I think one thing that threads all through De Lint’s writing is what bugged the heck out of me about Edward Eager’s Magic or Not? – pick one! I much prefer something like the stories of the Crow Girls, or Bones, etc., where the magic is undeniable, even if some characters choose to continue to deny it. That was yet another reason I was put off by “Shining Nowhere”, and “Passing” too for that matter – the characters’ decisions in the end to accept the magic made them somehow weaker, in my eyes, not stronger. In a review out in the ‘verse (I really need to start making a note of where I find these things) someone pointed out that a sort of theme of these stories is “first encounters with magic”; it’s a theme of a lot of his work. It’s another groove that became a little well-worn here: “Either I’m losing my mind or something weird is going on.”

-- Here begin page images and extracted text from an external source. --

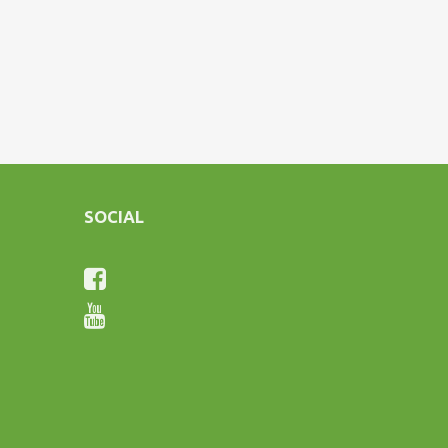
SOCIAL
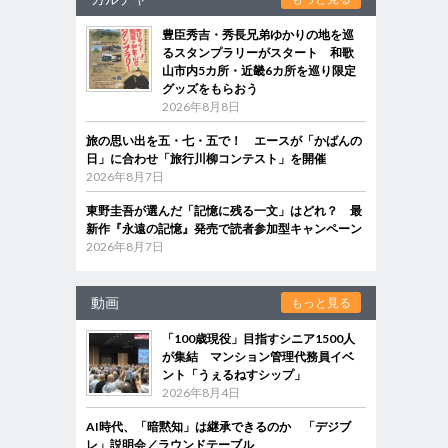
豊臣秀吉・秀長兄弟ゆかりの地を巡
るスタンプラリーがスタート 和歌
山市内5カ所・近畿6カ所を巡り限定
グッズをもらおう
2026年8月8日
旅の思い出を五・七・五で！ エースが「かばんの
日」に合わせ「旅行川柳コンテスト」を開催
2026年8月7日
東野圭吾が選んだ「記憶に残る一文」はどれ？ 最
新作『永遠の記憶』発売で読者参加型キャンペーン
2026年8月7日
動画
もっと見る
「100歳現役」目指すシニア1500人
が集結 マンション管理代務員イベ
ント「うぇるねすシップ」
2026年8月4日
AI時代、「暗黙知」は継承できるのか 「デジブ
レ」説明会／ラウンドテーブル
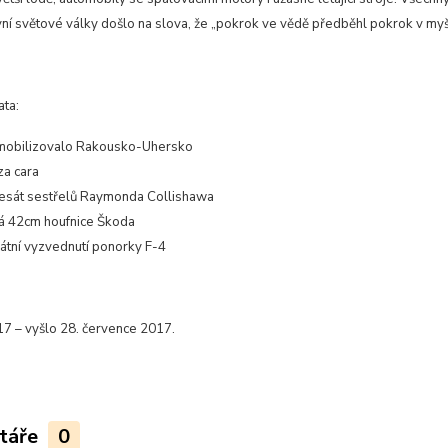
vní světové války došlo na slova, že „pokrok ve vědě předběhl pokrok v myš
ata:
 mobilizovalo Rakousko-Uhersko
za cara
esát sestřelů Raymonda Collishawa
á 42cm houfnice Škoda
átní vyzvednutí ponorky F-4
17 – vyšlo 28. července 2017.
táře
0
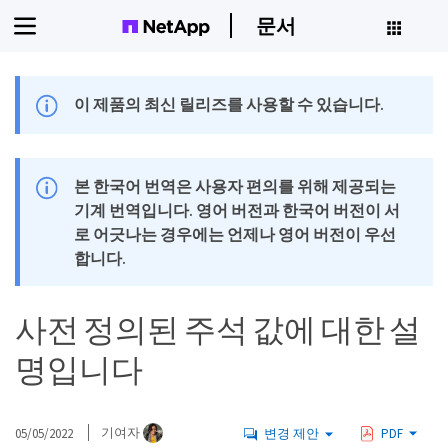
문서
이 제품의 최신 릴리즈를 사용할 수 있습니다.
본 한국어 번역은 사용자 편의를 위해 제공되는
기계 번역입니다. 영어 버전과 한국어 버전이 서
로 어긋나는 경우에는 언제나 영어 버전이 우선
합니다.
사전 정의된 주석 값에 대한 설
명입니다
05/05/2022
기여자
변경 제안
PDF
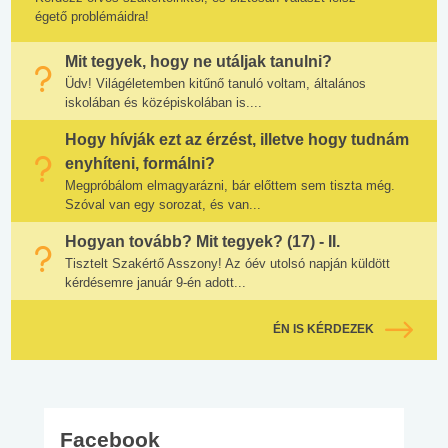
égető problémáidra!
Mit tegyek, hogy ne utáljak tanulni?
Üdv! Világéletemben kitűnő tanuló voltam, általános
iskolában és középiskolában is....
Hogy hívják ezt az érzést, illetve hogy tudnám
enyhíteni, formálni?
Megpróbálom elmagyarázni, bár előttem sem tiszta még.
Szóval van egy sorozat, és van...
Hogyan tovább? Mit tegyek? (17) - II.
Tisztelt Szakértő Asszony! Az óév utolsó napján küldött
kérdésemre január 9-én adott...
ÉN IS KÉRDEZEK
Facebook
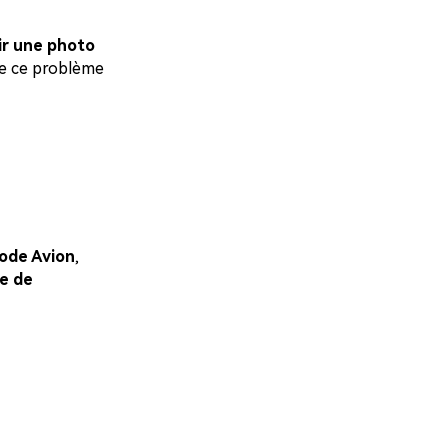
ir une photo
re ce problème
ode Avion
,
e de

Taken individually, encountered in the original anthologies most of them were first published in, they might have been the gems I talked about last time I wrote a De Lint-centered post. But I don’t know. Taken en masse, these exemplify the reasons my first reaction to short stories is reluctance. It’s like a box of chocolates from a store that caters to a thoroughly foreign culture: you really, really never know what you’re going to get. The next thing you bite into might be a peanut butter cup or an English toffee (I wonder if I can still quote the X-Files version of “life is like a box of chocolates”?), or a chocolate-covered palm weevil grub or chili pepper. Someone, somewhere might like it, but I, emphatically, do not.
Besides, yesterday was a really horrible day, in part, and I needed something … better. I found it, in spades. That’s the next post.
This isn’t going to be one of the books I don’t finish; it’ll hang out by my bed and I’ll probably read another story here and there. But I’m taking a break.